Now things have turned horribly sour in Minnesota and it’s hard to see how Thibodeau keeps his job much longer. The former Chicago Bulls coach will likely remain with the team through end of the season, but it’s been so tumultuous leading up to the Jimmy Butler trade with the Philadelphia 76ers that a future between Thibodeau and Minnesota seems unlikely.

According to a report from ESPN, there was even some consideration given to firing both Thibodeau and general manager Scott Layden earlier this summer.

Via ESPN:

Taylor considered firing Thibodeau and Layden in the summer — well before the Butler situation escalated — and has continued to consider possibilities to eventually replace both of them, league sources said. There’s immense pressure on Minnesota’s management structure to see dividends on this trade.

This seems like a perfectly professional way to say that both Thibodeau and Layden could be on their way out after the Wolves fail to make the playoffs come April.

It’s entirely possible that the players Minnesota gets back in a trade with Philadelphia could help them make a push post-Butler.

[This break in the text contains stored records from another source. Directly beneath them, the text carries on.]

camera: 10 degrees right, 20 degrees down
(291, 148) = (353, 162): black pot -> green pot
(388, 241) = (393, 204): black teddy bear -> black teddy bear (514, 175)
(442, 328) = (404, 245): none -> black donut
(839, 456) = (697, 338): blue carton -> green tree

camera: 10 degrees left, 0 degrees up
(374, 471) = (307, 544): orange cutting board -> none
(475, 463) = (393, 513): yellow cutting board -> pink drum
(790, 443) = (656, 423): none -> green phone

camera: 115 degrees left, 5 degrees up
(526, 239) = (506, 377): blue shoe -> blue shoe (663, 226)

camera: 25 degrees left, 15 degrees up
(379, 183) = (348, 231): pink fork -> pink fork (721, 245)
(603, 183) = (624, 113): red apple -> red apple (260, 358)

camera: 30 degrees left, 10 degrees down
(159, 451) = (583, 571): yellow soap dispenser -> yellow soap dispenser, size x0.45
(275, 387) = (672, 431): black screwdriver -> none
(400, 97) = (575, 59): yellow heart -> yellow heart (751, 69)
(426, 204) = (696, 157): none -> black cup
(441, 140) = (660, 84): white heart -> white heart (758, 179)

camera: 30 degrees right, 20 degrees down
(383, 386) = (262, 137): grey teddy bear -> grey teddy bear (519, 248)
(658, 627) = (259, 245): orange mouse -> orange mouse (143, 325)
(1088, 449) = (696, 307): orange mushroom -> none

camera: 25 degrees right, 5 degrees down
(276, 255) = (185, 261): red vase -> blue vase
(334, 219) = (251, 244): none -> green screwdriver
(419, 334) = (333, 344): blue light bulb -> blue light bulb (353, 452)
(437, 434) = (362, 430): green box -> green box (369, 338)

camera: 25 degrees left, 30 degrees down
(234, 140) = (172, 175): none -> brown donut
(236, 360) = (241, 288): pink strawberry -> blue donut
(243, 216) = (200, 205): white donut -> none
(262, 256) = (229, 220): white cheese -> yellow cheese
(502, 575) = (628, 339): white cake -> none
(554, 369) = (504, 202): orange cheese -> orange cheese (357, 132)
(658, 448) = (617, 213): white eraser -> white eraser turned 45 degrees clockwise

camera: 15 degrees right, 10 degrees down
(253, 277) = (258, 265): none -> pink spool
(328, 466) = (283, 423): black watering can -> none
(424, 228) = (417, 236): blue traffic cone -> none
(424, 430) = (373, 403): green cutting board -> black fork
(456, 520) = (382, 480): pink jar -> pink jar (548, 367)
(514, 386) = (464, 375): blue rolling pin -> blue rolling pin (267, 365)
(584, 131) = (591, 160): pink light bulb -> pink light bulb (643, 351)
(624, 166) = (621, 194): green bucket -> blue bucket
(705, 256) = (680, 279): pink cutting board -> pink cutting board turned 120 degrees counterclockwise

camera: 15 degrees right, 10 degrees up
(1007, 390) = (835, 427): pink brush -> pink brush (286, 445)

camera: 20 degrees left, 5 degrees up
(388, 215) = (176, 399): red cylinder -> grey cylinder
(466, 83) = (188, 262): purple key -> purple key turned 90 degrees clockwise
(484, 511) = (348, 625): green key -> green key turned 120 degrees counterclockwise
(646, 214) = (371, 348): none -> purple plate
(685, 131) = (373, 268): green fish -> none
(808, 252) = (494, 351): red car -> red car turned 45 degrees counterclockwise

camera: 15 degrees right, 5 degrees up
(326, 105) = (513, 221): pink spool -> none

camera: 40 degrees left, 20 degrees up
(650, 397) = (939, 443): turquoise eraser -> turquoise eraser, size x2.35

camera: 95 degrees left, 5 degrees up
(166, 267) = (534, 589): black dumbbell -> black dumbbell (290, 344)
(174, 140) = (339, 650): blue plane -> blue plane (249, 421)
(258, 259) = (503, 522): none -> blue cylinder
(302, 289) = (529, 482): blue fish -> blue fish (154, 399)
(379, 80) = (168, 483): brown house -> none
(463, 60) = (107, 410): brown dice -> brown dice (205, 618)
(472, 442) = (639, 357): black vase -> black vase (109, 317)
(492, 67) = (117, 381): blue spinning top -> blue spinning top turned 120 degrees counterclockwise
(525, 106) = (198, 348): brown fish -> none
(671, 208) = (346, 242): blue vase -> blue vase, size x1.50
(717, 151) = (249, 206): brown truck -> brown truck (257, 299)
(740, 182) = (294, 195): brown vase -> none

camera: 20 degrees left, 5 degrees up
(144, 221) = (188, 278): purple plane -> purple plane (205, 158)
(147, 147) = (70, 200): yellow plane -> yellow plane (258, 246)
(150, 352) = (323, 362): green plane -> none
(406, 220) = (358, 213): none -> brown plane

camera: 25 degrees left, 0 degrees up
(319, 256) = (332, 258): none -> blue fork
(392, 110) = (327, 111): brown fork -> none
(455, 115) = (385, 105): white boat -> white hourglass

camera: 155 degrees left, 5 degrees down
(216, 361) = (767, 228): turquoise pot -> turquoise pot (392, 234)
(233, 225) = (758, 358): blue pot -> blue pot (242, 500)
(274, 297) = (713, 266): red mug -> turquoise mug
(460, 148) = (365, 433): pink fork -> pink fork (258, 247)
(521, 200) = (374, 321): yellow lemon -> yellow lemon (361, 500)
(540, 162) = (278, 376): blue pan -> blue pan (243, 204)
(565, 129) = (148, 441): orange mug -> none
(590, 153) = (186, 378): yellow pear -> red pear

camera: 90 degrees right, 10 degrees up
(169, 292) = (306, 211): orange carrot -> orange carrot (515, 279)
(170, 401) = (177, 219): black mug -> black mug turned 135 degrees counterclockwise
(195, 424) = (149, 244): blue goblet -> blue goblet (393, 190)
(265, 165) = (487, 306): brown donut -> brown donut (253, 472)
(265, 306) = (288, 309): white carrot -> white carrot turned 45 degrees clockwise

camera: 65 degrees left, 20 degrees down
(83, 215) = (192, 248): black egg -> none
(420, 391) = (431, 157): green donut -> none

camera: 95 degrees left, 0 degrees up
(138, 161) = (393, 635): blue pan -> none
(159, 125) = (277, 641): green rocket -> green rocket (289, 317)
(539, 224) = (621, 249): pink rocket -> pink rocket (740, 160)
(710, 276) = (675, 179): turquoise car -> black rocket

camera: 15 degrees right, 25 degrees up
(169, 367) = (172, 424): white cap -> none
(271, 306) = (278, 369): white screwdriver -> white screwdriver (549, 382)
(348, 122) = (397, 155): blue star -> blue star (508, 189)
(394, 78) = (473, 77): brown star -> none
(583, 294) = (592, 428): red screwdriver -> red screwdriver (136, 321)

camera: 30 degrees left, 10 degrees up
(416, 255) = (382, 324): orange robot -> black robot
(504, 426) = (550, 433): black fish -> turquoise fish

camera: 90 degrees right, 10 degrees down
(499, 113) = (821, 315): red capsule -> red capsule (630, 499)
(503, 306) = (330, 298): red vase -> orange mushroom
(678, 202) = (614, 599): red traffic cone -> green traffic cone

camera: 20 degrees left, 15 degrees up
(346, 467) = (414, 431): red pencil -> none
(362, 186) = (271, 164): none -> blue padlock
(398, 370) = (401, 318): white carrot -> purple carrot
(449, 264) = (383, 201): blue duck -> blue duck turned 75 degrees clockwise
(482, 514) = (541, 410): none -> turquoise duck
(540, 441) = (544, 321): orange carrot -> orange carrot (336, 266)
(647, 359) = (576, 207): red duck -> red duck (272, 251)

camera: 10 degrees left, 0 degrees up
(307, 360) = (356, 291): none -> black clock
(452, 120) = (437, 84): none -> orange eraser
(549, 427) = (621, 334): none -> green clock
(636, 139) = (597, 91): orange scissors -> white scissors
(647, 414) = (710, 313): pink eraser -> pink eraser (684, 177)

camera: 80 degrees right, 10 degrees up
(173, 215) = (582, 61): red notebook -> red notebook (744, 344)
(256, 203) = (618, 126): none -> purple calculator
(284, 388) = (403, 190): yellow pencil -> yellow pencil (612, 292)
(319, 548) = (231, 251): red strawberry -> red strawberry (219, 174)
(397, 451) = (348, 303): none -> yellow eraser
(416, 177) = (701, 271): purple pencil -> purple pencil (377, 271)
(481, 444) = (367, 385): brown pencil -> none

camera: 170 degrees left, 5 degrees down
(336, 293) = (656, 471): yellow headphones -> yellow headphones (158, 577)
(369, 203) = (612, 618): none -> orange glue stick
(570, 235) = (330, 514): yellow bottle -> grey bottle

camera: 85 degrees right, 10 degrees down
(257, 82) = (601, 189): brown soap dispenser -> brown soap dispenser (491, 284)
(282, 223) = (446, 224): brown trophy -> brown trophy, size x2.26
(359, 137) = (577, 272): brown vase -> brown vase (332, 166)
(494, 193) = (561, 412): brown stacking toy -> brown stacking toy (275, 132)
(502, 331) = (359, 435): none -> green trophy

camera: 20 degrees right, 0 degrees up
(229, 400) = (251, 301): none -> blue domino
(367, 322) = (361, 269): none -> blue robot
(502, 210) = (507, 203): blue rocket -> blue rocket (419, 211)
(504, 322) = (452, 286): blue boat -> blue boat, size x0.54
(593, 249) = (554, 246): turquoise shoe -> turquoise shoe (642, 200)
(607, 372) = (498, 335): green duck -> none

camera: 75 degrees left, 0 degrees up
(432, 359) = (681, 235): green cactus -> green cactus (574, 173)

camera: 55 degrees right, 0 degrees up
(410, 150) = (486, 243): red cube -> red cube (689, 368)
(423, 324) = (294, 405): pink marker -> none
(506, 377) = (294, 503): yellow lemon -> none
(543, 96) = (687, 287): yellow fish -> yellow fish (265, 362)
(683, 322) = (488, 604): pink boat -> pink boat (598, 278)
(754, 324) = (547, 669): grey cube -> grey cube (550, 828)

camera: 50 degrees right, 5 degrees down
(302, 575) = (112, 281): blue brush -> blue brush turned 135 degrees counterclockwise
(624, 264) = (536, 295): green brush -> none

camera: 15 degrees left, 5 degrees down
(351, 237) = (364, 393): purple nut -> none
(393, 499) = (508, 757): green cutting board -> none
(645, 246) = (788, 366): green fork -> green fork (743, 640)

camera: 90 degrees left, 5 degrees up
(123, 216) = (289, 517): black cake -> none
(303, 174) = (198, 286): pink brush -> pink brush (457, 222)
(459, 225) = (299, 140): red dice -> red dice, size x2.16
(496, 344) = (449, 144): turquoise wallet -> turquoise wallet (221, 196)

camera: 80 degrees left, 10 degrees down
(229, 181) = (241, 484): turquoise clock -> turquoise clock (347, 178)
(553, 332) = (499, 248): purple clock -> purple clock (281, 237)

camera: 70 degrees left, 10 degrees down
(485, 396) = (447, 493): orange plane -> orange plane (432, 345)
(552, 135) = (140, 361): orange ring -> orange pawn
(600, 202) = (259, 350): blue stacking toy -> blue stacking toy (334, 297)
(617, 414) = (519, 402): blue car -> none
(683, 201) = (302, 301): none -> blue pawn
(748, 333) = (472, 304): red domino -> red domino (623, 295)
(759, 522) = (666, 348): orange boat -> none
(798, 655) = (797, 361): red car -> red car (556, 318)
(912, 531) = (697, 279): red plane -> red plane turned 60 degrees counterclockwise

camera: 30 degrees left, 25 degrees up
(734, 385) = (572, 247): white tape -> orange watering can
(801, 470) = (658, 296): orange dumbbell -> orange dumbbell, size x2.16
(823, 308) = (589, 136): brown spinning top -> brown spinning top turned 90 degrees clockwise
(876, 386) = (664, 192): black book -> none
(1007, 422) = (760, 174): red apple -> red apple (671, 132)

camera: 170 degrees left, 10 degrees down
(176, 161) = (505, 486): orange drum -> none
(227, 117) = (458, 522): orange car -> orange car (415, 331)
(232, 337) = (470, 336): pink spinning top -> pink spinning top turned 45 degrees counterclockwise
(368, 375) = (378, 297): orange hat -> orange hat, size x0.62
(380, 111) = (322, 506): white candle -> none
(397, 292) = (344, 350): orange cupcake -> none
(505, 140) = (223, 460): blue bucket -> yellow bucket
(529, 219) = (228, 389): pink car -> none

Robert Covington and Dario Saric are both guys who can help space the floor and bolster a top-heavy Timberwolves lineup. It was a reasonable return.

But we don’t know how the remaining players on Minnesota’s roster feel about Thibodeau, and whether the situation is salvageable. Is Karl-Anthony Towns going to stop quitting mid-game? Is Andrew Wiggins going to hone his shot selection?

These items are still of concern as we watch this Wolves team rise from the creaking embers left behind after the Butler situation’s extinguishment.